Je ne peux pas raconter ici ce fabuleux weekend : on m'a demandé de la discrétion, en prévision d'une quasi certaine réédition. Il me suffit certainement de dire que j'ai passé un moment fantastique. Un regret tout de même : d'être arrivée épuisée sur place. Forcément, ça ne m'a pas aidé à rentrer au maximum dans mon personnages, et à certains moments d'ennui ou de stress je n'ai pas su surmonter cette fatigue.
D'ennui ! Je n'aurais pas dû pourtant. Mais j'ai beau dire que je fais des progrès, je n'ose toujours pas. Peur de déranger, encore et toujours, est-ce vraiment une bonne excuse pour attendre qu'on vienne me chercher ? En GN, et c'est bien normal, c'est chacun pour soi et fais-toi du jeu si tu veux jouer ! Ha, je me sens stupide en réalisant les précieux moments que j'ai perdus sous prétexte de ne pas vouloir aborder des gens qui avaient mieux à faire en réglant leurs propres intrigues, ou à attendre les orgas pendant 1h (je ne savais pas que ceux que j'attendais n'étaient pas sur le lieu du GN) par peur de me faire attendre d'eux, en délaissant ainsi d'autres intrigues concernant de plus près mon personnage... J'en étais même à réduire la longueur des lettres qu'on me demandait de traduire en mermish, par pitié pour l'orga qui décoderait. Hihi !
Oui, je m'en veux de ne pas être capable d'aller vers les autres, alors que ça ne prête vraiment pas à conséquence dans ce cadre. Pourtant, j'ai quelques petites victoires satisfaisantes sur moi-même. J'ai enquêté presque toute seule sur la bibliothèque, rassemblant les témoignages de gens que j'ai osé aborder, haha ! Et des gens sympa, j'ai pas regretté. J'aurais juste dû pousser les choses plus loin. Et puis, le slow du samedi soir avec l'amoureux de Calixte (mon personnage).
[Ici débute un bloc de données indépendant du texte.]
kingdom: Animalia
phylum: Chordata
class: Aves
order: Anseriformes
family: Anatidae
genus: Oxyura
Moi qui ne supporte pas le contact physique avec des inconnus, j'ai réussi \o/ Et c'était même agréable. J'avais pas dansé de slow depuis... La classe de troisième, je crois !
Enfin voilà, j'ai passé de supers moments, vivement que je retrouve tous ces gens...
Je comprends pas pourquoi je les aime tous autant, alors que j'ose même pas leur parler.